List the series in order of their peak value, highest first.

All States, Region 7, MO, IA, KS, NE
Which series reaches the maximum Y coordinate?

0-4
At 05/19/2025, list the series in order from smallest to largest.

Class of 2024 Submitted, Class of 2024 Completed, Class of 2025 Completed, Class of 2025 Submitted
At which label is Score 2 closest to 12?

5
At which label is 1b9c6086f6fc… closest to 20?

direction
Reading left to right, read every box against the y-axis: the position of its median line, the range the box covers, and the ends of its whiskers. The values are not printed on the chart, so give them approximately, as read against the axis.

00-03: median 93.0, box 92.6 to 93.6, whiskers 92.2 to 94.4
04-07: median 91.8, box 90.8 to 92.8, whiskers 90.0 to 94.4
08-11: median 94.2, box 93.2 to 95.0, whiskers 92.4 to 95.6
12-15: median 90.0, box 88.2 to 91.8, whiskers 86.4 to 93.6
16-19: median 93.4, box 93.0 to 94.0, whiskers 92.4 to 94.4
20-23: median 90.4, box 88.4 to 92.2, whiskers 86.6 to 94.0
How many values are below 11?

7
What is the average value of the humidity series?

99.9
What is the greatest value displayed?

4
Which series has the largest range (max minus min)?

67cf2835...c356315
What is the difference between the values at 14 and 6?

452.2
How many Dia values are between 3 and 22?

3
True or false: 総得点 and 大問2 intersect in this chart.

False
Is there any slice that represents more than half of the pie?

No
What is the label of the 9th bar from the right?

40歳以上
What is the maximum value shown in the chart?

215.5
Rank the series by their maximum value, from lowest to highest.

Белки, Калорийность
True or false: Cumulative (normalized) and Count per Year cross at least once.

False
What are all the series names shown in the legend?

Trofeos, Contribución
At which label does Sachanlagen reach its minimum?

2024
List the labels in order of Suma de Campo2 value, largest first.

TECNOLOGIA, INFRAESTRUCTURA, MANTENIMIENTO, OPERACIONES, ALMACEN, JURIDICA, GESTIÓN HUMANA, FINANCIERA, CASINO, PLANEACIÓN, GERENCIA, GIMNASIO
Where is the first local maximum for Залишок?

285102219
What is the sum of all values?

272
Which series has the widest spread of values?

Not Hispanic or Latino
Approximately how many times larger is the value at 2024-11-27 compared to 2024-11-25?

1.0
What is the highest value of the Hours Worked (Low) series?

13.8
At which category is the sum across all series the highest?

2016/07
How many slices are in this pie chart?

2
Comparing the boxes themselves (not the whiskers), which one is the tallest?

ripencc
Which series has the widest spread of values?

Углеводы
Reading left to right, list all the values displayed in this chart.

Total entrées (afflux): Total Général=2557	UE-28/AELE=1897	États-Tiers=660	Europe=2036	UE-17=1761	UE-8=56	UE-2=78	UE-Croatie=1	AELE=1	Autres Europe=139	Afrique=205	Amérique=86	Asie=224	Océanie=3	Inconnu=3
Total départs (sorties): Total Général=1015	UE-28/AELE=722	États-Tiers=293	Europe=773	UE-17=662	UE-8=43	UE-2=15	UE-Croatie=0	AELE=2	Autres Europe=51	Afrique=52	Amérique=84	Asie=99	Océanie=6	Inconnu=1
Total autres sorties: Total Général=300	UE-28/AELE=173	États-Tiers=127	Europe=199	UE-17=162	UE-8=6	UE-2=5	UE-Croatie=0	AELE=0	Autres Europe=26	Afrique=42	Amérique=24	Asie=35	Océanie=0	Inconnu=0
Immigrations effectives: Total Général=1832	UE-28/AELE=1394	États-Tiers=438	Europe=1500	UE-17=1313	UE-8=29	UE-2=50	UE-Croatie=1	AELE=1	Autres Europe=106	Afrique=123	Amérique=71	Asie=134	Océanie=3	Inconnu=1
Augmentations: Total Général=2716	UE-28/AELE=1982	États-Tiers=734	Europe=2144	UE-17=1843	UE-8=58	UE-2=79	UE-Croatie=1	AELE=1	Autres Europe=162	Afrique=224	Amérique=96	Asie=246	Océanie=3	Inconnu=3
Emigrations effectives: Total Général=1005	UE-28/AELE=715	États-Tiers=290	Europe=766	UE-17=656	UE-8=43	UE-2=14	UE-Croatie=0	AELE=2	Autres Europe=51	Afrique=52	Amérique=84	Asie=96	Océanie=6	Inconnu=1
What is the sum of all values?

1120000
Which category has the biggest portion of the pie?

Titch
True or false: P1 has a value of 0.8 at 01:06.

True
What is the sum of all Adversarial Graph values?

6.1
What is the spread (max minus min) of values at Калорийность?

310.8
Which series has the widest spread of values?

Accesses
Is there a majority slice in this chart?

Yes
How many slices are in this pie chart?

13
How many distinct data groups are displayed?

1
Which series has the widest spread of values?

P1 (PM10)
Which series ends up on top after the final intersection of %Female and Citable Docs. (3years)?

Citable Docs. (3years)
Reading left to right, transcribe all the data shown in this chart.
- - -
Exercise brief
Rewrite all of the data above, putting "largest spread" wherever "widest spread" appears, and keep everything else the same.

Answer to this problem
List the series in order of their peak value, highest first.

All States, Region 7, MO, IA, KS, NE
Which series reaches the maximum Y coordinate?

0-4
At 05/19/2025, list the series in order from smallest to largest.

Class of 2024 Submitted, Class of 2024 Completed, Class of 2025 Completed, Class of 2025 Submitted
At which label is Score 2 closest to 12?

5
At which label is 1b9c6086f6fc… closest to 20?

direction
Reading left to right, read every box against the y-axis: the position of its median line, the range the box covers, and the ends of its whiskers. The values are not printed on the chart, so give them approximately, as read against the axis.

00-03: median 93.0, box 92.6 to 93.6, whiskers 92.2 to 94.4
04-07: median 91.8, box 90.8 to 92.8, whiskers 90.0 to 94.4
08-11: median 94.2, box 93.2 to 95.0, whiskers 92.4 to 95.6
12-15: median 90.0, box 88.2 to 91.8, whiskers 86.4 to 93.6
16-19: median 93.4, box 93.0 to 94.0, whiskers 92.4 to 94.4
20-23: median 90.4, box 88.4 to 92.2, whiskers 86.6 to 94.0
How many values are below 11?

7
What is the average value of the humidity series?

99.9
What is the greatest value displayed?

4
Which series has the largest range (max minus min)?

67cf2835...c356315
What is the difference between the values at 14 and 6?

452.2
How many Dia values are between 3 and 22?

3
True or false: 総得点 and 大問2 intersect in this chart.

False
Is there any slice that represents more than half of the pie?

No
What is the label of the 9th bar from the right?

40歳以上
What is the maximum value shown in the chart?

215.5
Rank the series by their maximum value, from lowest to highest.

Белки, Калорийность
True or false: Cumulative (normalized) and Count per Year cross at least once.

False
What are all the series names shown in the legend?

Trofeos, Contribución
At which label does Sachanlagen reach its minimum?

2024
List the labels in order of Suma de Campo2 value, largest first.

TECNOLOGIA, INFRAESTRUCTURA, MANTENIMIENTO, OPERACIONES, ALMACEN, JURIDICA, GESTIÓN HUMANA, FINANCIERA, CASINO, PLANEACIÓN, GERENCIA, GIMNASIO
Where is the first local maximum for Залишок?

285102219
What is the sum of all values?

272
Which series has the largest spread of values?

Not Hispanic or Latino
Approximately how many times larger is the value at 2024-11-27 compared to 2024-11-25?

1.0
What is the highest value of the Hours Worked (Low) series?

13.8
At which category is the sum across all series the highest?

2016/07
How many slices are in this pie chart?

2
Comparing the boxes themselves (not the whiskers), which one is the tallest?

ripencc
Which series has the largest spread of values?

Углеводы
Reading left to right, list all the values displayed in this chart.

Total entrées (afflux): Total Général=2557	UE-28/AELE=1897	États-Tiers=660	Europe=2036	UE-17=1761	UE-8=56	UE-2=78	UE-Croatie=1	AELE=1	Autres Europe=139	Afrique=205	Amérique=86	Asie=224	Océanie=3	Inconnu=3
Total départs (sorties): Total Général=1015	UE-28/AELE=722	États-Tiers=293	Europe=773	UE-17=662	UE-8=43	UE-2=15	UE-Croatie=0	AELE=2	Autres Europe=51	Afrique=52	Amérique=84	Asie=99	Océanie=6	Inconnu=1
Total autres sorties: Total Général=300	UE-28/AELE=173	États-Tiers=127	Europe=199	UE-17=162	UE-8=6	UE-2=5	UE-Croatie=0	AELE=0	Autres Europe=26	Afrique=42	Amérique=24	Asie=35	Océanie=0	Inconnu=0
Immigrations effectives: Total Général=1832	UE-28/AELE=1394	États-Tiers=438	Europe=1500	UE-17=1313	UE-8=29	UE-2=50	UE-Croatie=1	AELE=1	Autres Europe=106	Afrique=123	Amérique=71	Asie=134	Océanie=3	Inconnu=1
Augmentations: Total Général=2716	UE-28/AELE=1982	États-Tiers=734	Europe=2144	UE-17=1843	UE-8=58	UE-2=79	UE-Croatie=1	AELE=1	Autres Europe=162	Afrique=224	Amérique=96	Asie=246	Océanie=3	Inconnu=3
Emigrations effectives: Total Général=1005	UE-28/AELE=715	États-Tiers=290	Europe=766	UE-17=656	UE-8=43	UE-2=14	UE-Croatie=0	AELE=2	Autres Europe=51	Afrique=52	Amérique=84	Asie=96	Océanie=6	Inconnu=1
What is the sum of all values?

1120000
Which category has the biggest portion of the pie?

Titch
True or false: P1 has a value of 0.8 at 01:06.

True
What is the sum of all Adversarial Graph values?

6.1
What is the spread (max minus min) of values at Калорийность?

310.8
Which series has the largest spread of values?

Accesses
Is there a majority slice in this chart?

Yes
How many slices are in this pie chart?

13
How many distinct data groups are displayed?

1
Which series has the largest spread of values?

P1 (PM10)
Which series ends up on top after the final intersection of %Female and Citable Docs. (3years)?

Citable Docs. (3years)
Reading left to right, transcribe all the data shown in this chart.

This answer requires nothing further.